Updated

World oil prices plunged by 13 percent on Monday to their lowest level for 17 months in the biggest price collapse in a single day since the Gulf War over 10 years ago.

The drop was triggered by growing confidence that the U.S.-led war on terrorism will not crimp precious Middle Eastern oil exports to the West. Fears of a faltering global economy also helped tip prices decisively lower.

Brent crude oil futures last traded in London $3.42 a barrel lower at $22.01, their lowest since April 2000, having touched a session low of $21.70. The largest one-day Brent crude futures fall was by $10.50 when oil fell to $19.70 during the Gulf War in early 1991.

In New York, November light crude shed $3.96 to $22.00 a barrel -- its lowest since November 1999.

Brent dropped on the sixth successive day of downward trading after prices peaked at more than $31 a barrel in the immediate aftermath of the suicide plane attacks in the United States.

Dealers sold aggressively on Monday after buying last week on the belief that military action in the Middle East might spread and severely disrupt supplies.

``People took a war position'' believing that oil exporters might get sucked into a wider conflict, said Bob Finch, head of trading at Vitol SA in London. ``But it now looks much more like a more specialist military operation.''

Stock markets edged higher on Monday, but brokers said it was premature to declare oil markets were finding a bottom, especially as the global economic bill for the carnage was still being drawn up.

``The oil market is telling us that there isn't any growth,'' said Peter Gignoux of Schroder Salomon Smith Barney in London.

OPEC MEETS WEDNESDAY

The twin threats of a global recession and a protracted U.S.-led war on terrorism have competed to dominate market psychology.

The prospects for global oil demand growth next year are being steadily revised lower as economists calculate the after-effects of the air attacks.

OPEC producers, meeting in Vienna on Wednesday, look unlikely to change their production ceiling after three cuts already this year, chasing falling demand.

The cartel appears powerless to prevent a collapse that may spell the end of an oil price boom engineered by the Organization of the Petroleum Exporting Countries over the past two years.

``It's a very delicate time at the moment but we're all working to maintain price stability,'' OPEC Secretary General Ali Rodriguez told Reuters.

Kuwaiti Oil Minister Adel al-Subaih said that he would be comfortable with prices at the lower end of OPEC's $22-$28 a barrel target range.

``We understand the situation with the world economy and we will be supportive,'' he told reporters on his arrival in Vienna.

OPEC has made repeated assurances that it will maintain steady supplies to the West over this period of market uncertainty and that it will act if there is a disruption in supplies.

VOLATILITY

But despite calming words from OPEC, many oil dealers expect a volatile market as prices react to rapidly changing events and rising tensions in the Middle East.

Investment bankers are drawing a parallel to the period around the 1990-1991 Gulf crisis, when U.S. military conflict in the Middle East combined with an economic slowdown.
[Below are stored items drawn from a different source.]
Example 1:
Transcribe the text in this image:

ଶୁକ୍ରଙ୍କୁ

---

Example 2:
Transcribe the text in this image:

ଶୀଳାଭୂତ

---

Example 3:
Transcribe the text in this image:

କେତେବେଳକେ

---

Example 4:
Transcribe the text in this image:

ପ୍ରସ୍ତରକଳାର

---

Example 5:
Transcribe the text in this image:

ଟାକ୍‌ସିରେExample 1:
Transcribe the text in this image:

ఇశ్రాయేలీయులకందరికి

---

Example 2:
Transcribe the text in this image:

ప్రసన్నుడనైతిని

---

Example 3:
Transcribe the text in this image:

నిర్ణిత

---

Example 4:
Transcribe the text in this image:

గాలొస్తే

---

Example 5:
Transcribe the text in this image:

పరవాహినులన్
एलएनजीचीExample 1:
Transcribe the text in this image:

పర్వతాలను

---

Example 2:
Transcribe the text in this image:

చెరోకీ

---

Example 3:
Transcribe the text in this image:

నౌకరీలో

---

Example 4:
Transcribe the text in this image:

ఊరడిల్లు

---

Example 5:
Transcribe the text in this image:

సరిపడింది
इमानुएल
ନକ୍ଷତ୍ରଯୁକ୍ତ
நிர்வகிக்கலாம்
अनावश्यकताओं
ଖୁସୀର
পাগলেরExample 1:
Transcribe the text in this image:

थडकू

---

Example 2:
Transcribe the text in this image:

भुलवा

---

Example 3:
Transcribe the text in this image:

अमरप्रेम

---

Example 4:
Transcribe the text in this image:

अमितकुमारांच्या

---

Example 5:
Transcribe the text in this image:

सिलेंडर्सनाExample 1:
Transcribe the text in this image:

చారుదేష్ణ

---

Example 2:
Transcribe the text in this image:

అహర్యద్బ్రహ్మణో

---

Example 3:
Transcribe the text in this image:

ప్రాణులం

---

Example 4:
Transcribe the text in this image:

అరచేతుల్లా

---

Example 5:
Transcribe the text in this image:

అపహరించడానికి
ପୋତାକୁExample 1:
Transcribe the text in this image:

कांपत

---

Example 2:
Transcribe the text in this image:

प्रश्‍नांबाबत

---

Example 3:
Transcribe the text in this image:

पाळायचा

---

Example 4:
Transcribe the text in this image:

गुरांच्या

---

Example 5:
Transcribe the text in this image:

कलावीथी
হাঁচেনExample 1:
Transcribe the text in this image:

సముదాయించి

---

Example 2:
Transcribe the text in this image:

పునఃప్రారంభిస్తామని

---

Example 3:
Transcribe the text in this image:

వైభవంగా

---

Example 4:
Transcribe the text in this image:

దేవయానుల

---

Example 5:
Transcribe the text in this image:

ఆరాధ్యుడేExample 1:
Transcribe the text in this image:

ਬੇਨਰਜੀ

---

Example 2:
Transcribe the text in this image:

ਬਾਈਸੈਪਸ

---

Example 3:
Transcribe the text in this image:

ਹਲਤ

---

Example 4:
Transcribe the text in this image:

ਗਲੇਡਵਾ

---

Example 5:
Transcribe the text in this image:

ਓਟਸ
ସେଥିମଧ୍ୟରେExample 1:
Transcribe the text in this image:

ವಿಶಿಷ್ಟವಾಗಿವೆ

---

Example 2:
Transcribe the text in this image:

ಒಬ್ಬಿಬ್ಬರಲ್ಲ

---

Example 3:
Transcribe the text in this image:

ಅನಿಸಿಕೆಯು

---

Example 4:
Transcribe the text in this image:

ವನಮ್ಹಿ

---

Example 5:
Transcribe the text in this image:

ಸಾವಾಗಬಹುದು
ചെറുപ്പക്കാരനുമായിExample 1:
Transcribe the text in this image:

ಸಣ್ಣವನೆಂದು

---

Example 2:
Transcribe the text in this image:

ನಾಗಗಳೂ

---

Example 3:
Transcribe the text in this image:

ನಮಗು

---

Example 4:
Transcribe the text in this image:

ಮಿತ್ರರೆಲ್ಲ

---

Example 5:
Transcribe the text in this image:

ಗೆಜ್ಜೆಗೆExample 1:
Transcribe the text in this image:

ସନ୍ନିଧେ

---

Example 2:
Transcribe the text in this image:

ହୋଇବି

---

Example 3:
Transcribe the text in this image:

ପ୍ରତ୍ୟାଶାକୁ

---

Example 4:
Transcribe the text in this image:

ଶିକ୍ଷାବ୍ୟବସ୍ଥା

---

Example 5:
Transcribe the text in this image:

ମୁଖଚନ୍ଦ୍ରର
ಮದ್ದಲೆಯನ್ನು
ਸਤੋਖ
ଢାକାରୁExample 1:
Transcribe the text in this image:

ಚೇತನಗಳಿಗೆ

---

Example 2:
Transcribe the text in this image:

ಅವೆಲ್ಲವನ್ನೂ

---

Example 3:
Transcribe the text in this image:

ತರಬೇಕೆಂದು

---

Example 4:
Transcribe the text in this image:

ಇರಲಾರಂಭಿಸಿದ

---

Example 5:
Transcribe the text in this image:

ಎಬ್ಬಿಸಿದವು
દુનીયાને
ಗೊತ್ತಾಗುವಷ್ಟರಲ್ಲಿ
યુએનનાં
Even as demand weakened, instability in the oil-rich Gulf region drove prices up to $40 per barrel in October 1990.

But any knee-jerk price spike is likely to be met with ``a line of sellers,'' said Nigel Saperia of independent oil trading house Glencore in London.

``I don't think the falls are over. We may well see Brent under $20 by Christmas. The only spectacular thing is that it happened today,'' he added.